Another thing to do about once a week if you modem is on 24/7 is to power cycle your modem, just completely disconnect power from it for at least 15 seconds and then power it back on. 

Set your temporary internet files to 80mb and delete them regularly. 

• DSL users may want to check out the DSL Wiring Guide(*www.dslnuts.com/DSLwiring.shtml)for possibly increasing your DSL speed. 

DSL users also want to make sure they do not have any halogen lights close to their modems or 900mhz or 2.4ghz phones in the same room. 

• Always connect your modem via ethernet (Network Interface Card) instead of USB, ethernet is faster and much more stable. Also ALWAYS make sure you have the latest drivers for your NIC from the manufacturer NOT Microsoft, usually the drivers from the manufacturer have advanced settings that help optimize the performance of your NIC that the native Microsoft drivers don't have. If you are using a router always keep your firmware up to date.

◆ **Supplied entries**
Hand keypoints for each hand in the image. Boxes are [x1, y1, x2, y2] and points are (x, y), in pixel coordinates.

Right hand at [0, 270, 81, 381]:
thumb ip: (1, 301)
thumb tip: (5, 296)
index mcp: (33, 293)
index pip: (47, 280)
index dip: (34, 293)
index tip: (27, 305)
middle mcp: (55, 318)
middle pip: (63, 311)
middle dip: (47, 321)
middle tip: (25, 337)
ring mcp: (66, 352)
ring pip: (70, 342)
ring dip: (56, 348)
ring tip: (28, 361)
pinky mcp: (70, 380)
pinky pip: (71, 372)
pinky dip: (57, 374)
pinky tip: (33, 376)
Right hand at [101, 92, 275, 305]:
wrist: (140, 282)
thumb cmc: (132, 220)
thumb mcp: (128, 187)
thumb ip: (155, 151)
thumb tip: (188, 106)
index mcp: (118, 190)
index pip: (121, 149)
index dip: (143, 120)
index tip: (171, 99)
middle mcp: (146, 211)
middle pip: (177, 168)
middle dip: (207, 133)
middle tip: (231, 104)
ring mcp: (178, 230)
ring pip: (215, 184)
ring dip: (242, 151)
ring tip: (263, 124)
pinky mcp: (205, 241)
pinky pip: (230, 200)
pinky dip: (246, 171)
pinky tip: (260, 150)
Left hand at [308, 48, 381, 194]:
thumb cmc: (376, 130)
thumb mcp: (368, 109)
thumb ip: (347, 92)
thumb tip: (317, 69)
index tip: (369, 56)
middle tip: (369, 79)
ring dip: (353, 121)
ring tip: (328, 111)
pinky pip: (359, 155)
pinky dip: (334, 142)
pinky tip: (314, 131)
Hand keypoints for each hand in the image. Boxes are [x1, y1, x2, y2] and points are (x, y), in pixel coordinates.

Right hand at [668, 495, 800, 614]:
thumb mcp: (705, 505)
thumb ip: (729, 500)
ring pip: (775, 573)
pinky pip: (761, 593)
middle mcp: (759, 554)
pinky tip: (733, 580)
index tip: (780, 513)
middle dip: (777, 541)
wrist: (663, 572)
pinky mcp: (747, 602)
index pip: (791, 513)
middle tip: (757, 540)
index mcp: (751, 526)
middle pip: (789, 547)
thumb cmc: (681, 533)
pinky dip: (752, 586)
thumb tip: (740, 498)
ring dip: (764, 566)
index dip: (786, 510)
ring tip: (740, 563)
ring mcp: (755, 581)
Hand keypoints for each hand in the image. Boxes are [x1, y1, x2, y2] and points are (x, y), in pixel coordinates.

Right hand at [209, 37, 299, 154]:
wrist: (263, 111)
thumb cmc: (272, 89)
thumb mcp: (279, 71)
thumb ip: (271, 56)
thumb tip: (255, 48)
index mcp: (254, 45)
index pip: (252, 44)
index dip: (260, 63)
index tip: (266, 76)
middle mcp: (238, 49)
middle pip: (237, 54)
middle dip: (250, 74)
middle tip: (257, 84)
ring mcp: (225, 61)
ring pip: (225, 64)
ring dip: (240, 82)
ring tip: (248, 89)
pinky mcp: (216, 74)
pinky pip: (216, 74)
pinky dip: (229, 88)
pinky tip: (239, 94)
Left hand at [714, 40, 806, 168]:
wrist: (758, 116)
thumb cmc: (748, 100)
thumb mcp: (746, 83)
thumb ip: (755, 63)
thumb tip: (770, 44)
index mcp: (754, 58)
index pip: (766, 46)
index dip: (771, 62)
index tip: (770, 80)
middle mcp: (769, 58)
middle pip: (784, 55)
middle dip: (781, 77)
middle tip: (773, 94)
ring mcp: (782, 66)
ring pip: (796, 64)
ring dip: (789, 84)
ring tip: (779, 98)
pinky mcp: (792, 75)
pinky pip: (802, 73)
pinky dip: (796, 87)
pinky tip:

◆ **Directions**
a - List the things the modem tips say DSL users should not keep close to their modems or in the same room.
b - Duplicate the modem tips between "Set your temporary" and "up to date.", inclusive.
c - Write the next part of the modem tips, picking up after their final sentence.

◆ **Responses**
a -
- Halogen lights
- 900mhz phones
- 2.4ghz phones

b -
Set your temporary internet files to 80mb and delete them regularly. 

• DSL users may want to check out the DSL Wiring Guide(*www.dslnuts.com/DSLwiring.shtml)for possibly increasing your DSL speed. 

DSL users also want to make sure they do not have any halogen lights close to their modems or 900mhz or 2.4ghz phones in the same room. 

• Always connect your modem via ethernet (Network Interface Card) instead of USB, ethernet is faster and much more stable. Also ALWAYS make sure you have the latest drivers for your NIC from the manufacturer NOT Microsoft, usually the drivers from the manufacturer have advanced settings that help optimize the performance of your NIC that the native Microsoft drivers don't have. If you are using a router always keep your firmware up to date.

c -
• Remove any uneeded protocols: 

Open your control panel – right click your LAN connection - properties - general tab, uninstall all the protocols there that you do not need. If you are a stand alone pc then all you need Internet Protocol TCP/IP. If you are on a network then you will need them except QoS Packet Scheduler, it is never needed.


*Hope this helps !*


----------



## thetechfreak (Mar 4, 2011)

Thanks a lot for this post!

But little scared to install mentioned software.. Time to search for Sandboxie in my HDD.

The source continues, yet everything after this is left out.